Where Is the Roommate Capital of the United States? - ryan_j_naughton
http://priceonomics.com/where-is-the-roommate-capital-of-the-united-states/
======
dalke
> The living situations of the characters on “Big Bang Theory” and “Friends”
> would have seemed peculiar to mid-20th century audiences.

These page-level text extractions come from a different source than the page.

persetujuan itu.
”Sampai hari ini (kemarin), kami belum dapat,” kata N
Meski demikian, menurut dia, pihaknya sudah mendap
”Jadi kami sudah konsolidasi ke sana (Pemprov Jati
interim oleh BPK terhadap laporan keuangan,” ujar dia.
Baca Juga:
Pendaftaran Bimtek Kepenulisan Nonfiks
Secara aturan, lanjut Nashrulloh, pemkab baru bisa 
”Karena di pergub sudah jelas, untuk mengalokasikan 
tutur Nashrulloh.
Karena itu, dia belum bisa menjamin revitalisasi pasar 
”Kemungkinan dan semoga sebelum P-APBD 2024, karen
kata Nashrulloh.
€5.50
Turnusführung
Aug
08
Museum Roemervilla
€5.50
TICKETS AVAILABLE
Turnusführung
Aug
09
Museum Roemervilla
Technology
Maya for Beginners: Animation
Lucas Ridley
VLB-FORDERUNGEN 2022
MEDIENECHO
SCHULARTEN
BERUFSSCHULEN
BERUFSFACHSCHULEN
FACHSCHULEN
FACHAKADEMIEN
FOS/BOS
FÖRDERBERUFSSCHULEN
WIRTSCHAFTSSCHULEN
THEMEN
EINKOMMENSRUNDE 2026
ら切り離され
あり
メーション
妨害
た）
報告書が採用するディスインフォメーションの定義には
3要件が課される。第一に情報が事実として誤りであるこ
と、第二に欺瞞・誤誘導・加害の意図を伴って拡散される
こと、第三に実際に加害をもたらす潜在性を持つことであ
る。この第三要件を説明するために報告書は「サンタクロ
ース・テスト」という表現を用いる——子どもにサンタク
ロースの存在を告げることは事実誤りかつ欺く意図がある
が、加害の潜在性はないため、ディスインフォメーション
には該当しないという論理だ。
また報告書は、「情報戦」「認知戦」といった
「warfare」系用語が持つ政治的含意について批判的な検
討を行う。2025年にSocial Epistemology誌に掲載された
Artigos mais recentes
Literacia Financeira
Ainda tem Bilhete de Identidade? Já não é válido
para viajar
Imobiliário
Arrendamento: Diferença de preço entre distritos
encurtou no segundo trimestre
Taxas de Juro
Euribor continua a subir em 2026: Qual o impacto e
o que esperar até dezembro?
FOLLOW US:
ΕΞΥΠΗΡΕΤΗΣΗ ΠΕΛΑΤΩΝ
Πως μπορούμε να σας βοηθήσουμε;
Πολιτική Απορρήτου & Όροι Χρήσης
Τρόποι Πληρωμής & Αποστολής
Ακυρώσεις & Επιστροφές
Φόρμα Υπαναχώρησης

Three's Company (1977-1984) centered around three non-related, non-college
students in the same household. The two female characters shared the same
room.

The Odd Couple (1970–1975) had two non-related men in the same apartment. It
was based on the 1965 play.

I don't know shows of the 1950s to know if any of them had roommates, vs. a
generation later.

> Fifty years ago a person would typically go straight from living with his or
> her family to living with a spouse

My knowledge of mid-20th century series isn't that good, but I think this
reflects a different cultural shift. That is, boarding houses used to be a
common thing, not roommates. See
[https://books.google.com/ngrams/graph?content=roommate%2Cboa...](https://books.google.com/ngrams/graph?content=roommate%2Cboarding+house&year_start=1800&year_end=2000&corpus=15&smoothing=3&share=&direct_url=t1%3B%2Croommate%3B%2Cc0%3B.t1%3B%2Cboarding%20house%3B%2Cc0)
for an ngram comparison.

Sherlock Holmes and Watson shared an apartment. ("In 1881, Watson is
introduced by his friend Stamford to Sherlock Holmes, who is looking for
someone to share rent at a flat in 221B Baker Street. Concluding that they are
compatible, they subsequently move into the flat." \-
[https://en.wikipedia.org/wiki/Dr._Watson](https://en.wikipedia.org/wiki/Dr._Watson)
)

The lead characters of Amos 'n' Andy, "which was popular from the 1920s
through the 1950s", "lived in a State Street rooming house" in Chicago when it
started -
[https://en.wikipedia.org/wiki/Amos_'n'_Andy](https://en.wikipedia.org/wiki/Amos_'n'_Andy)
.

My suspicion is that "roommate" would have been a peculiar term but the
underlying social reason would be well understood. Perhaps like how "condo"
would have been a peculiar term to our 1950s viewer, where there is little
social difference between condo and apartment living even though there is an
important legal difference.

I suspect it's the 1950s which is the odd decade, with its new zoning laws
restricting boarding houses, combined with the post-war economic boom. A 1930s
viewer - or I should say "listener" \- may find it less peculiar.